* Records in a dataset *
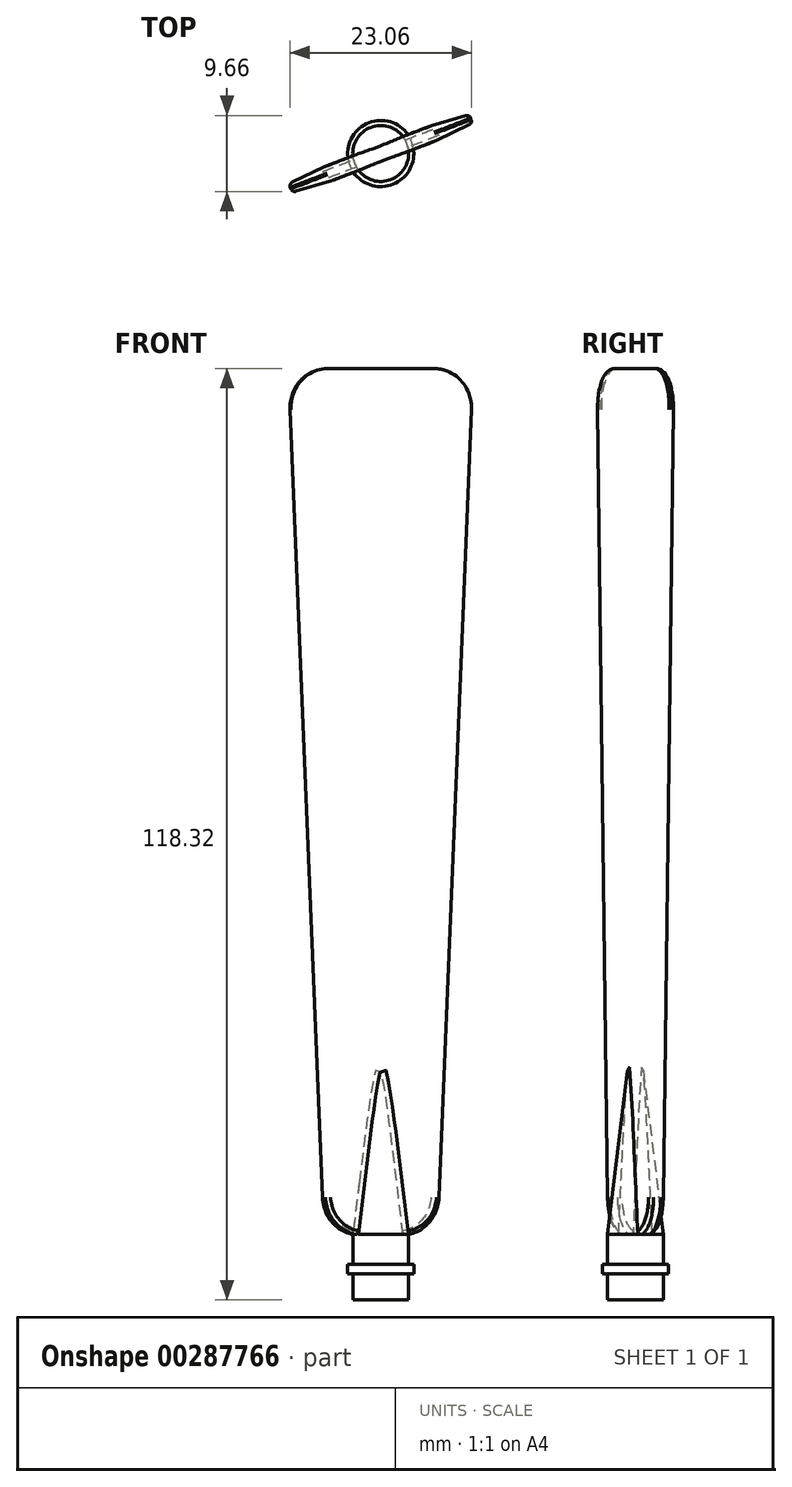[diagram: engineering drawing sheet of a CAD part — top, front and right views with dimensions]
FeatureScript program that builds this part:
annotation { "Feature Type Name" : "Feature", "Feature Type Description" : "" }
export const myFeature = defineFeature(function(context is Context, id is Id, definition is map)
    precondition{}
    {
        {
            var Q0;
            Q0=qCreatedBy(makeId("Top.planeOp"),FACE);
            var sketch = newSketch(context, id + "F0", { "sketchPlane" : qUnion([Q0])});
            skCircle(sketch, "E0", {"center": v(0, 0) * mm, "radius": 3.55 * mm});
            skSolve(sketch);
        }
        {
            var Q0;
            Q0=qCreatedBy(makeId("Top.planeOp"),FACE);
            cPlane(context, id + "F1", {"entities" : qUnion([Q0]), "cplaneType" : CPlaneType.OFFSET, "offset" : 10 * mm, "width" : 150 * mm, "height" : 150 * mm});
        }
        {
            var Q0;
            Q0=qCreatedBy(makeId("Top.planeOp"),FACE);
            cPlane(context, id + "F2", {"entities" : qUnion([Q0]), "cplaneType" : CPlaneType.OFFSET, "offset" : 120 * mm, "width" : 150 * mm, "height" : 150 * mm});
        }
        {
            var Q0;
            Q0=qCreatedBy(id+"F1.planeOp",FACE);
            var sketch = newSketch(context, id + "F3", { "sketchPlane" : qUnion([Q0])});
            skLineSegment(sketch, "E1", {"start": v(-7.36, -1.75) * mm, "end": v(6.64, 3.62) * mm});
            skLineSegment(sketch, "E2", {"start": v(6.64, 3.62) * mm, "end": v(7.36, 1.75) * mm});
            skLineSegment(sketch, "E3", {"start": v(7.36, 1.75) * mm, "end": v(-6.64, -3.62) * mm});
            skLineSegment(sketch, "E4", {"start": v(-6.64, -3.62) * mm, "end": v(-7.36, -1.75) * mm});
            skLineSegment(sketch, "E5", {"start": v(12.83, 4.92) * mm, "end": v(-12.36, -4.74) * mm, "construction": true});
            skLineSegment(sketch, "E6", {"start": v(-1.52, 3.95) * mm, "end": v(1.89, -4.92) * mm, "construction": true});
            skSolve(sketch);
        }
        {
            var Q0;
            Q0=qCreatedBy(id+"F2.planeOp",FACE);
            var sketch = newSketch(context, id + "F4", { "sketchPlane" : qUnion([Q0])});
            skLineSegment(sketch, "E7", {"start": v(-11.45, -5.04) * mm, "end": v(11.88, 3.92) * mm});
            skLineSegment(sketch, "E8", {"start": v(11.45, 5.04) * mm, "end": v(11.88, 3.92) * mm});
            skLineSegment(sketch, "E9", {"start": v(11.45, 5.04) * mm, "end": v(-11.88, -3.92) * mm});
            skLineSegment(sketch, "E10", {"start": v(-11.45, -5.04) * mm, "end": v(-11.88, -3.92) * mm});
            skLineSegment(sketch, "E11", {"start": v(-9.11, -3.5) * mm, "end": v(13.06, 5.01) * mm, "construction": true});
            skLineSegment(sketch, "E12", {"start": v(-1.12, 2.92) * mm, "end": v(1.55, -4.03) * mm, "construction": true});
            skSolve(sketch);
        }
        {
            var Q0;
            Q0=makeQuery(id+"F3.imprint","IMPRINT",FACE,{"disambiguationData":[TD([[makeQuery(id+"F3.imprint","IMPRINT",EDGE,{"derivedFrom":sQuery(id+"F3.wireOp",EDGE,"E1")}),-1.0]])]});
            var Q1;
            Q1=makeQuery(id+"F4.imprint","IMPRINT",FACE,{"disambiguationData":[TD([[makeQuery(id+"F4.imprint","IMPRINT",EDGE,{"derivedFrom":sQuery(id+"F4.wireOp",EDGE,"E7")}),1.0]])]});
            loft(context, id + "F5", {"sheetProfilesArray" : [{ "sheetProfileEntities" : qUnion([Q0]) }, { "sheetProfileEntities" : qUnion([Q1]) }]});
        }
        {
            var Q0;
            Q0=makeQuery(id+"F0.imprint","IMPRINT",FACE,{"disambiguationData":[TD([[makeQuery(id+"F0.imprint","IMPRINT",EDGE,{"derivedFrom":sQuery(id+"F0.wireOp",EDGE,"E0")}),1.0]])]});
            var Q1;
            Q1=makeQuery(id+"F5.opLoft","CAP_FACE",FACE,{"disambiguationData":[OSD([makeQuery(id+"F3.imprint","IMPRINT",FACE,{"disambiguationData":[TD([[makeQuery(id+"F3.imprint","IMPRINT",EDGE,{"derivedFrom":sQuery(id+"F3.wireOp",EDGE,"E1")}),-1.0]])]})])],"isStart":true});
            extrude(context, id + "F6", {"entities" : qUnion([Q0]), "operationType" : NewBodyOperationType.ADD, "endBound" : BoundingType.UP_TO_SURFACE, "endBoundEntityFace" : qUnion([Q1]), "offsetDistance" : 25 * mm, "depth" : 25 * mm});
        }
        {
            var Q0;
            Q0=makeQuery(id+"F5.opLoft","MID_CAP_EDGE",EDGE,{"disambiguationData":[OSD([sQuery(id+"F4.wireOp",EDGE,"E7"),sQuery(id+"F4.wireOp",EDGE,"E8"),sQuery(id+"F4.wireOp",EDGE,"E9")])],"capPos":1.0});
            var Q1;
            Q1=makeQuery(id+"F5.opLoft","MID_CAP_EDGE",EDGE,{"disambiguationData":[OSD([sQuery(id+"F4.wireOp",EDGE,"E7"),sQuery(id+"F4.wireOp",EDGE,"E9"),sQuery(id+"F4.wireOp",EDGE,"E10")])],"capPos":1.0});
            var Q2;
            Q2=makeQuery(id+"F5.opLoft","MID_CAP_EDGE",EDGE,{"disambiguationData":[OSD([sQuery(id+"F3.wireOp",EDGE,"E1"),sQuery(id+"F3.wireOp",EDGE,"E2"),sQuery(id+"F3.wireOp",EDGE,"E3")])],"capPos":0.0});
            var Q3;
            Q3=makeQuery(id+"F5.opLoft","MID_CAP_EDGE",EDGE,{"disambiguationData":[OSD([sQuery(id+"F3.wireOp",EDGE,"E1"),sQuery(id+"F3.wireOp",EDGE,"E3"),sQuery(id+"F3.wireOp",EDGE,"E4")])],"capPos":0.0});
            fillet(context, id + "F7", {"entities" : qUnion([Q0, Q1, Q2, Q3]), "radius" : 5 * mm, "tangentPropagation" : true, "allowEdgeOverflow" : false});
        }
        {
            var Q0;
            Q0=makeQuery(id+"F5.opLoft","SWEPT_EDGE",EDGE,{"disambiguationData":[OSD([sQuery(id+"F3.wireOp",EDGE,"E1"),sQuery(id+"F3.wireOp",EDGE,"E4"),sQuery(id+"F4.wireOp",EDGE,"E9"),sQuery(id+"F4.wireOp",EDGE,"E10")])]});
            var Q1;
            Q1=makeQuery(id+"F5.opLoft","SWEPT_EDGE",EDGE,{"disambiguationData":[OSD([sQuery(id+"F3.wireOp",EDGE,"E3"),sQuery(id+"F3.wireOp",EDGE,"E4"),sQuery(id+"F4.wireOp",EDGE,"E7"),sQuery(id+"F4.wireOp",EDGE,"E10")])]});
            fillet(context, id + "F8", {"entities" : qUnion([Q0, Q1]), "radius" : 0.5 * mm, "tangentPropagation" : true, "allowEdgeOverflow" : false});
        }
        {
            var Q0;
            Q0=qCreatedBy(makeId("Top.planeOp"),FACE);
            cPlane(context, id + "F9", {"entities" : qUnion([Q0]), "cplaneType" : CPlaneType.OFFSET, "offset" : 5 * mm, "width" : 150 * mm, "height" : 150 * mm});
        }
        {
            var Q0;
            Q0=qCreatedBy(id+"F9.planeOp",FACE);
            var sketch = newSketch(context, id + "F10", { "sketchPlane" : qUnion([Q0])});
            skCircle(sketch, "E13", {"center": v(0, 0) * mm, "radius": 4.2 * mm});
            skSolve(sketch);
        }
        {
            var Q0;
            Q0 = qSketchRegion(id + "F10", true);
            extrude(context, id + "F11", {"entities" : qUnion([Q0]), "operationType" : NewBodyOperationType.ADD, "depth" : 1.2 * mm});
        }
        {
            var Q0;
            {var subQ0=sQuery(id+"F3.wireOp",EDGE,"E4");var subQ1=sQuery(id+"F3.wireOp",EDGE,"E3");var subQ2=sQuery(id+"F3.wireOp",EDGE,"E2");var subQ3=sQuery(id+"F0.wireOp",EDGE,"E0");Q0=makeQuery(id+"F6.boolean.opBoolean","SPLIT",FACE,{"disambiguationData":[TD([makeQuery(id+"F5.opLoft","SWEPT_FACE",FACE,{"disambiguationData":[OSD([subQ2,subQ1,subQ0,sQuery(id+"F4.wireOp",EDGE,"E7"),sQuery(id+"F4.wireOp",EDGE,"E8"),sQuery(id+"F4.wireOp",EDGE,"E10")])]})])],"derivedFrom":makeQuery(id+"F6.opExtrude","CAP_FACE",FACE,{"disambiguationData":[OSD([subQ3])],"isStart":false})});}
            var sketch = newSketch(context, id + "F12", { "sketchPlane" : qUnion([Q0])});
            skCircle(sketch, "E14", {"center": v(0, 0) * mm, "radius": 3.55 * mm});
            skSolve(sketch);
        }
        {
            var Q0;
            Q0 = qSketchRegion(id + "F12", true);
            extrude(context, id + "F13", {"entities" : qUnion([Q0]), "operationType" : NewBodyOperationType.ADD, "depth" : 25 * mm, "offsetDistance" : 25 * mm, "hasDraft" : true, "draftAngle" : 7 * degree, "draftPullDirection" : true});
        }
        {
            var Q0;
            Q0=qCreatedBy(makeId("Front.planeOp"),FACE);
            var sketch = newSketch(context, id + "F14", { "sketchPlane" : qUnion([Q0])});
            skLineSegment(sketch, "E15.bottom", {"start": v(6.48, 1.68) * mm, "end": v(-6.1, 1.68) * mm});
            skLineSegment(sketch, "E15.top", {"start": v(6.48, -2.84) * mm, "end": v(-6.1, -2.84) * mm});
            skLineSegment(sketch, "E15.left", {"start": v(6.48, 1.68) * mm, "end": v(6.48, -2.84) * mm});
            skLineSegment(sketch, "E15.right", {"start": v(-6.1, 1.68) * mm, "end": v(-6.1, -2.84) * mm});
            skSolve(sketch);
        }
        {
            var Q0;
            Q0=makeQuery(id+"F14.imprint","IMPRINT",FACE,{"disambiguationData":[TD([[makeQuery(id+"F14.imprint","IMPRINT",EDGE,{"derivedFrom":sQuery(id+"F14.wireOp",EDGE,"E15.bottom")}),1.0]])]});
            extrude(context, id + "F15", {"entities" : qUnion([Q0]), "operationType" : NewBodyOperationType.REMOVE, "endBound" : BoundingType.SYMMETRIC, "oppositeDirection" : true, "depth" : 25 * mm, "offsetDistance" : 25 * mm});
        }
    });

* STATED TASK *
Write out the records from their beginning through the line containing "v(12.83, 4.92) *", inclusive, leaving the pictures out of your answer.

* FINAL ANSWER *
[diagram: engineering drawing sheet of a CAD part — top, front and right views with dimensions]
FeatureScript program that builds this part:
annotation { "Feature Type Name" : "Feature", "Feature Type Description" : "" }
export const myFeature = defineFeature(function(context is Context, id is Id, definition is map)
    precondition{}
    {
        {
            var Q0;
            Q0=qCreatedBy(makeId("Top.planeOp"),FACE);
            var sketch = newSketch(context, id + "F0", { "sketchPlane" : qUnion([Q0])});
            skCircle(sketch, "E0", {"center": v(0, 0) * mm, "radius": 3.55 * mm});
            skSolve(sketch);
        }
        {
            var Q0;
            Q0=qCreatedBy(makeId("Top.planeOp"),FACE);
            cPlane(context, id + "F1", {"entities" : qUnion([Q0]), "cplaneType" : CPlaneType.OFFSET, "offset" : 10 * mm, "width" : 150 * mm, "height" : 150 * mm});
        }
        {
            var Q0;
            Q0=qCreatedBy(makeId("Top.planeOp"),FACE);
            cPlane(context, id + "F2", {"entities" : qUnion([Q0]), "cplaneType" : CPlaneType.OFFSET, "offset" : 120 * mm, "width" : 150 * mm, "height" : 150 * mm});
        }
        {
            var Q0;
            Q0=qCreatedBy(id+"F1.planeOp",FACE);
            var sketch = newSketch(context, id + "F3", { "sketchPlane" : qUnion([Q0])});
            skLineSegment(sketch, "E1", {"start": v(-7.36, -1.75) * mm, "end": v(6.64, 3.62) * mm});
            skLineSegment(sketch, "E2", {"start": v(6.64, 3.62) * mm, "end": v(7.36, 1.75) * mm});
            skLineSegment(sketch, "E3", {"start": v(7.36, 1.75) * mm, "end": v(-6.64, -3.62) * mm});
            skLineSegment(sketch, "E4", {"start": v(-6.64, -3.62) * mm, "end": v(-7.36, -1.75) * mm});
            skLineSegment(sketch, "E5", {"start": v(12.83, 4.92) * mm, "end": v(-12.36, -4.74) * mm, "construction": true});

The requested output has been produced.